Já o advogado Jorge Matsumoto, sócio trabalhista do Bichara Advogados, avalia que, salvo exceções, o funcionário tem a obrigação de se vacinar e poderá sofrer demissão por justa causa.

“Entendo que sim, porque se ele colocar em risco os funcionários, quem vai ser responsabilizada é a empresa”, afirma. “Há para a empresa a obrigação constitucional de proteger seus funcionários.”

Em dezembro, o Supremo Tribunal Federal decidiu que a vacina contra a Covid-19 pode ser obrigatória, desde que exista uma lei nesse sentido. No entendimento da corte, a imunização forçada é proibida, mas o poder público poderá adotar medidas restritivas para evitar a circulação de quem não se imunizar.

A sócia e líder da área trabalhista do Trench Rossi Watanabe, Letícia Ribeiro, pondera que a vacinação de funcionários ainda é um tema em construção.

“O posicionamento do Supremo é um norte importante a ser seguido por todos, inclusive pelas empresas e pelo que a jurisprudência trabalhista deve se firmar”, diz.

A especialista lembra que vacinação compulsória não significa vacinação forçada. Segundo Ribeiro, caso um funcionário que trabalhe presencialmente se recuse a se vacinar e não apresente respaldo científico, o empregador poderá implementar restrições para manter a segurança dos demais funcionários.

“O empregador deverá avaliar medidas de distanciamento social desse funcionário”, afirma.

Apesar das divergências, há um consenso. Todos pontuam que, caso tenha respaldo médico para não se vacinar, como gravidez, alergia a algum componente da vacina ou outro comprometimento, o trabalhador poderá ser dispensado da vacinação.

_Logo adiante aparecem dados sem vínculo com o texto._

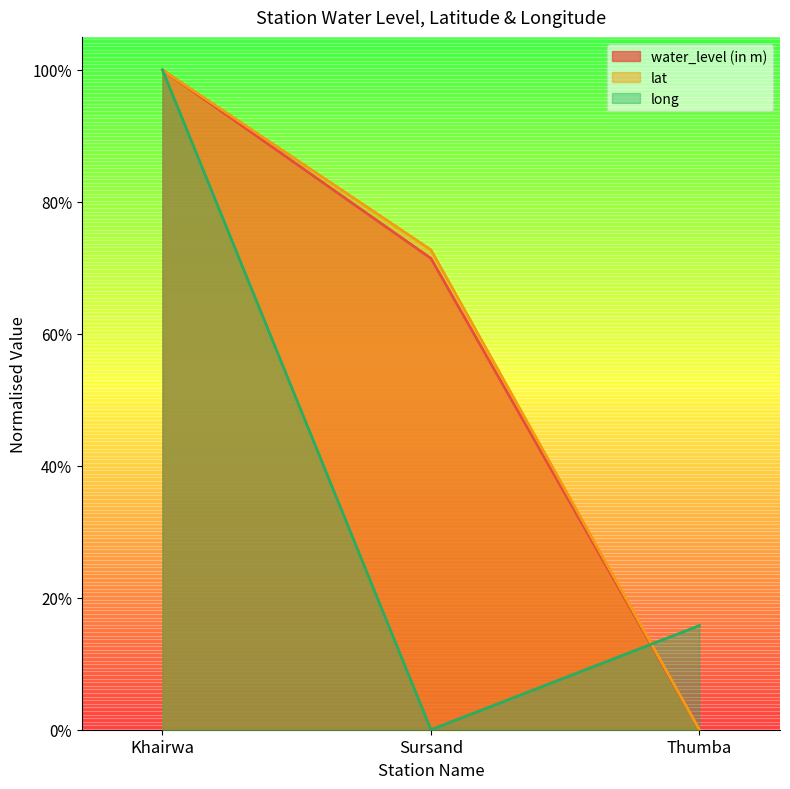

How many categories are shown in the chart?

3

Deisy Ventura, advogada e coordenadora do doutorado em saúde global da USP, é contrária à comercialização de vacinas contra a Covid-19, mas é favorável que as companhias tenham estratégias para incentivar seus trabalhadores a se vacinarem na rede pública.

“As empresas podem, sim, dizer que querem que seus trabalhadores se vacinem, fazer pressão sobre o governo para que o programa nacional de imunização seja rápido, eficiente, e elas podem instituir penalidades para quem não for se vacinar, com exceções para quando existir uma justificativa do funcionário”, afirma.

A especialista defende que o engajamento do setor privado pode ser decisivo neste momento de pandemia.

“Se o setor privado deixar claro que quer um programa de imunização público, eficiente e rápido, o governo é extremamente reativo ao interesse do empresariado. O engajamento das empresas pode ser decisivo neste momento”.

Questionado pela Folha, o Ministério Público do Trabalho disse que segue analisando o tema e em breve deverá firmar um posicionamento a respeito.